Text excerpt =>
▽
4. A system according to claim 1, in which compensating time dependent ISI by the third and the fourth filters.

5. A system according to claim 1, in which timing estimation performed prior to equalization, based on the signals at the input to the third (g.sub.xx) and the fourth (g.sub.yy) filters.

6. A system according to claim 1, in which the taps of the filters are adapted using m-LMS, while sampling the signal at a constant phase.

Description

BRIEF DESCRIPTION OF THE DRAWINGS

(1) The above and other characteristics and advantages of the invention will be better understood through the following illustrative and non-limitative detailed description of preferred embodiments thereof, with reference to the appended drawings, wherein:

(2) FIG. 1 (prior art) illustrates a block diagram of the Post Processing Unit (PPU), following immediately after O/E conversion, suitable for (DP-QPSK) modulation format;

(3) FIG. 2a (prior art) shows a conventional adaptive MIMO equalizer architecture 20, in a conventional butterfly configuration;

(4) FIG. 2b illustrates a novel architecture (BCR-MIMO) to decouple the timing and MIMO equalizer loops;

(5) FIG. 3 shows an S-curve for a typical impulse response, where UI is the unit interval; and

(6) FIG. 4 shows simulated performance of the proposed system, using a conventional coherent E/O front-end.
△
Dataset excerpt =>
▽
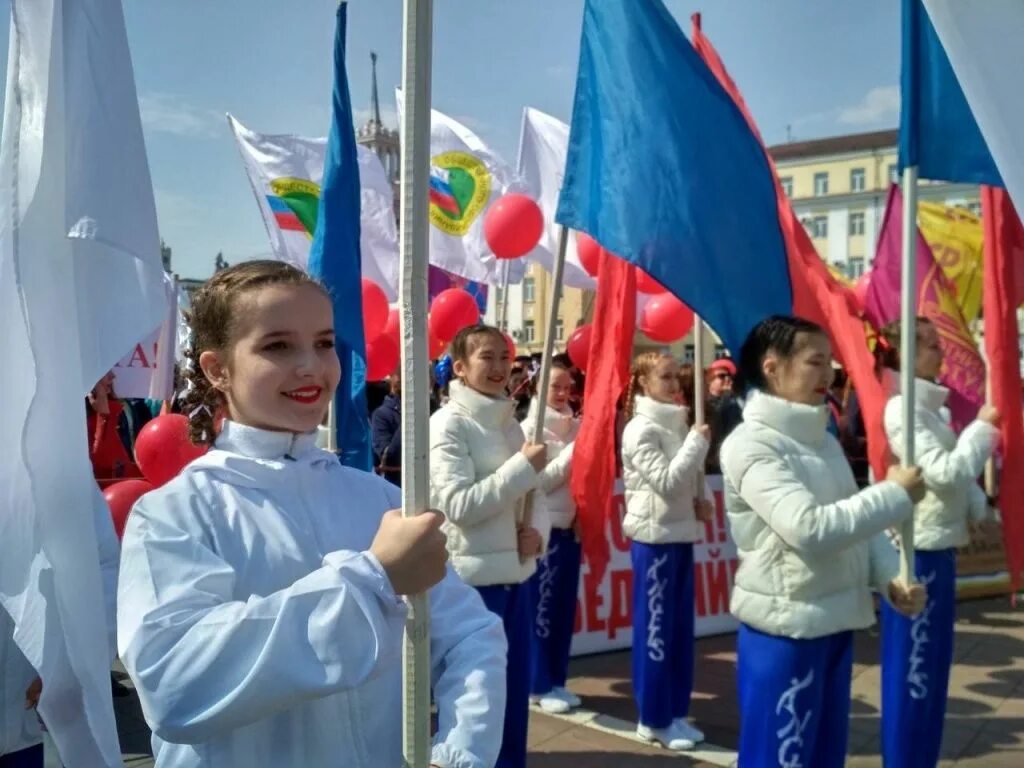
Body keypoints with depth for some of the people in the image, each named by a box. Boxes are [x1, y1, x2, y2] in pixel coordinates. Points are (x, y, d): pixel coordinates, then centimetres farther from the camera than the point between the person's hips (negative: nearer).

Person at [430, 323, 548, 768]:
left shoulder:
△
Instructions to follow =>
Write out the patent excerpt again in full, word for word. The listing has no connection to the patent excerpt.

Exercise response =>
4. A system according to claim 1, in which compensating time dependent ISI by the third and the fourth filters.

5. A system according to claim 1, in which timing estimation performed prior to equalization, based on the signals at the input to the third (g.sub.xx) and the fourth (g.sub.yy) filters.

6. A system according to claim 1, in which the taps of the filters are adapted using m-LMS, while sampling the signal at a constant phase.

Description

BRIEF DESCRIPTION OF THE DRAWINGS

(1) The above and other characteristics and advantages of the invention will be better understood through the following illustrative and non-limitative detailed description of preferred embodiments thereof, with reference to the appended drawings, wherein:

(2) FIG. 1 (prior art) illustrates a block diagram of the Post Processing Unit (PPU), following immediately after O/E conversion, suitable for (DP-QPSK) modulation format;

(3) FIG. 2a (prior art) shows a conventional adaptive MIMO equalizer architecture 20, in a conventional butterfly configuration;

(4) FIG. 2b illustrates a novel architecture (BCR-MIMO) to decouple the timing and MIMO equalizer loops;

(5) FIG. 3 shows an S-curve for a typical impulse response, where UI is the unit interval; and

(6) FIG. 4 shows simulated performance of the proposed system, using a conventional coherent E/O front-end.